▶ [Assigned task]:
In the listing below, the answer starts at the line that has "panel mk ii\nfor" and stops after the line that has "(at 80.85 121.35)"; please repeat that part exactly and nothing more.

"""

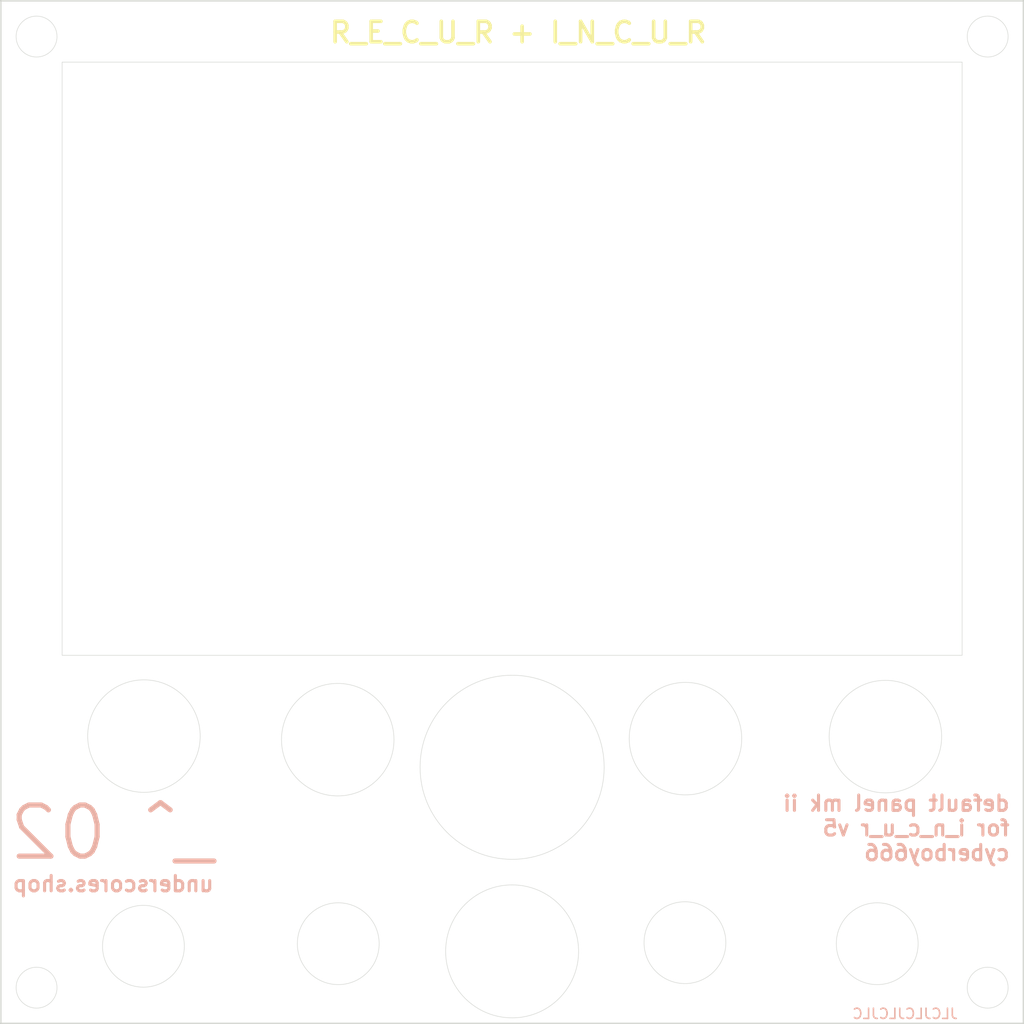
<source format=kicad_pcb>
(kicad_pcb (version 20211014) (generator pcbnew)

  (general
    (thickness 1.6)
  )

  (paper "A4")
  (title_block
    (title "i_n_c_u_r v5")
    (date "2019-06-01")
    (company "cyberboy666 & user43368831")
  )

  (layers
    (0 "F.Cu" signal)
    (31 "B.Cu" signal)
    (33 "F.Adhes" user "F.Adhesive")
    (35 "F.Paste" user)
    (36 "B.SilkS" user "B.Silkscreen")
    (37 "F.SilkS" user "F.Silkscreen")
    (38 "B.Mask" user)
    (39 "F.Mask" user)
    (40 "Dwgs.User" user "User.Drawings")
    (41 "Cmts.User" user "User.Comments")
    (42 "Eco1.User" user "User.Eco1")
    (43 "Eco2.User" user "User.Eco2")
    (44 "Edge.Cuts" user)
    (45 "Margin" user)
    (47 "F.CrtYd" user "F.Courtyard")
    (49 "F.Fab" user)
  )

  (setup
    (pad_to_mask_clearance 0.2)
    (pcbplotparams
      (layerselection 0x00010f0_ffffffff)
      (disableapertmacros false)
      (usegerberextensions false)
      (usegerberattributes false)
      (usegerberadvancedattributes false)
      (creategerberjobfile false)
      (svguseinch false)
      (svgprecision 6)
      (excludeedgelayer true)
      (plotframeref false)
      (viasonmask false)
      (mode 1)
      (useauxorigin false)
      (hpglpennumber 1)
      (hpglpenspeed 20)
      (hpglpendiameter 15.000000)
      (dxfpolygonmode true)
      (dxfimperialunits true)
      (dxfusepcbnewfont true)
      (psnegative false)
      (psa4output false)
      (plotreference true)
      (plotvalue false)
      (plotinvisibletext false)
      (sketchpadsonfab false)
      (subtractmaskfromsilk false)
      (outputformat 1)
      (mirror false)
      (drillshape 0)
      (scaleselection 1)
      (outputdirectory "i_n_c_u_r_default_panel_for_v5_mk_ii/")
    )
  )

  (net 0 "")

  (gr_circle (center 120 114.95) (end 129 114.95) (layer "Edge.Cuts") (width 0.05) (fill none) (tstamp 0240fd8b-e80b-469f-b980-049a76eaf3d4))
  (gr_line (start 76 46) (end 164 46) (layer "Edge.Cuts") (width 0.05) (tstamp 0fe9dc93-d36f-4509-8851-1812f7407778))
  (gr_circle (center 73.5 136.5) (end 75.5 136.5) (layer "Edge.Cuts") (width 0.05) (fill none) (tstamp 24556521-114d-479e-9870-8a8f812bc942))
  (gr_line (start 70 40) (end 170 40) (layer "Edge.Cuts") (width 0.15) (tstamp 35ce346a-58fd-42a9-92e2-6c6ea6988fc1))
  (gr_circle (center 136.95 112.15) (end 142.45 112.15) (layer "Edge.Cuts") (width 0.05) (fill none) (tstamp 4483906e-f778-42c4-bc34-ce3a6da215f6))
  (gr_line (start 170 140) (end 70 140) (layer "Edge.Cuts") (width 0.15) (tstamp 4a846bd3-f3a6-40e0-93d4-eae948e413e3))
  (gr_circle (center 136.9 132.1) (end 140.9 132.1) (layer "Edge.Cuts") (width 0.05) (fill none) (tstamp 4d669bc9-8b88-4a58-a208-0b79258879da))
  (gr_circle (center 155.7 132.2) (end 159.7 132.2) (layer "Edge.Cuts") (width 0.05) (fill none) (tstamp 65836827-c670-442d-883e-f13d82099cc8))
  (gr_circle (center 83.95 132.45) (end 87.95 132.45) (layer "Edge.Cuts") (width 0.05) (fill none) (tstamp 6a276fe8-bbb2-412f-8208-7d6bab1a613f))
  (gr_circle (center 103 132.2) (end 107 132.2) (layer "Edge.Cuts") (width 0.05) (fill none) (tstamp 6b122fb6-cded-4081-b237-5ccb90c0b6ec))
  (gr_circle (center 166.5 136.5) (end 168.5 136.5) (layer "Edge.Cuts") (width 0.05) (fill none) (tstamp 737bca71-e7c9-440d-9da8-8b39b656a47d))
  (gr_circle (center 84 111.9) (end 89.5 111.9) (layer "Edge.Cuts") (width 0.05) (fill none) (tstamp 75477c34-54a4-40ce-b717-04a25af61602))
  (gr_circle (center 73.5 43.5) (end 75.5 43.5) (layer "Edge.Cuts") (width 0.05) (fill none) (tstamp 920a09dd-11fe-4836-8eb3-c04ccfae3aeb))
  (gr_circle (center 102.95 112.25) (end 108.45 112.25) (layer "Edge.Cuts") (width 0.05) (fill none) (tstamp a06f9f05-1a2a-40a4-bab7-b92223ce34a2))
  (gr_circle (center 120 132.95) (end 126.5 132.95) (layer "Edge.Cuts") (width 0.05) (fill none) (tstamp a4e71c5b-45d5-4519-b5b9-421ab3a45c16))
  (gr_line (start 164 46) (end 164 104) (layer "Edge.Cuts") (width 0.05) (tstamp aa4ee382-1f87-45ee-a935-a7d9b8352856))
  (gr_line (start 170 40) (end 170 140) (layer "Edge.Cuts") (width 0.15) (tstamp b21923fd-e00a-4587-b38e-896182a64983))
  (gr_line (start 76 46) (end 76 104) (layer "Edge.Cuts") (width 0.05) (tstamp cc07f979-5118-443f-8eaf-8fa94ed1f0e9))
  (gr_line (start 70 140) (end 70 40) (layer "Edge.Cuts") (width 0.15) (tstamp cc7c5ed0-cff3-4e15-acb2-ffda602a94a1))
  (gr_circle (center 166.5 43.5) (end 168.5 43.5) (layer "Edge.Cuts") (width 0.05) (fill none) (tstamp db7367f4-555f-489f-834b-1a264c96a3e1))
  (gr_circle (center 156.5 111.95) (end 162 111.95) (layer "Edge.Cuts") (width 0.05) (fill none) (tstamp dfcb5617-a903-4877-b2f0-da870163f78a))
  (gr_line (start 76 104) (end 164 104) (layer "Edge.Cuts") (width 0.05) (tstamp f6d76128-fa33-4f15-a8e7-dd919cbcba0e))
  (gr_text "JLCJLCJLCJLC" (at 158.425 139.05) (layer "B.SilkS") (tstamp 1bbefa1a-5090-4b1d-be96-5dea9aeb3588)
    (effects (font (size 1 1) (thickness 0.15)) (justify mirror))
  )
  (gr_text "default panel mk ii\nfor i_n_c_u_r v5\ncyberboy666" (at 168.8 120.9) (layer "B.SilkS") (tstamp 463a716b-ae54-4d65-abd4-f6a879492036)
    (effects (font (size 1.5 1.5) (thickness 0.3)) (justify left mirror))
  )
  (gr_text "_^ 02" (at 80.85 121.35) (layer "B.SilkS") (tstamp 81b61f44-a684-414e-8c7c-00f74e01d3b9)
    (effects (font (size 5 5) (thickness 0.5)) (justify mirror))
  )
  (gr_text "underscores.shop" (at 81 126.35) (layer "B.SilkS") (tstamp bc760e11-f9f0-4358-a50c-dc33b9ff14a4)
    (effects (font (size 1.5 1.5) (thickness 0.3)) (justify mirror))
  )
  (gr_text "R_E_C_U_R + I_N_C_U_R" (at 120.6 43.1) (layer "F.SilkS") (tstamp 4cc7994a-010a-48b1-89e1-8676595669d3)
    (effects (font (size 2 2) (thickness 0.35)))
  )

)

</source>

"""

▶ [Output]:
  (gr_text "default panel mk ii\nfor i_n_c_u_r v5\ncyberboy666" (at 168.8 120.9) (layer "B.SilkS") (tstamp 463a716b-ae54-4d65-abd4-f6a879492036)
    (effects (font (size 1.5 1.5) (thickness 0.3)) (justify left mirror))
  )
  (gr_text "_^ 02" (at 80.85 121.35) (layer "B.SilkS") (tstamp 81b61f44-a684-414e-8c7c-00f74e01d3b9)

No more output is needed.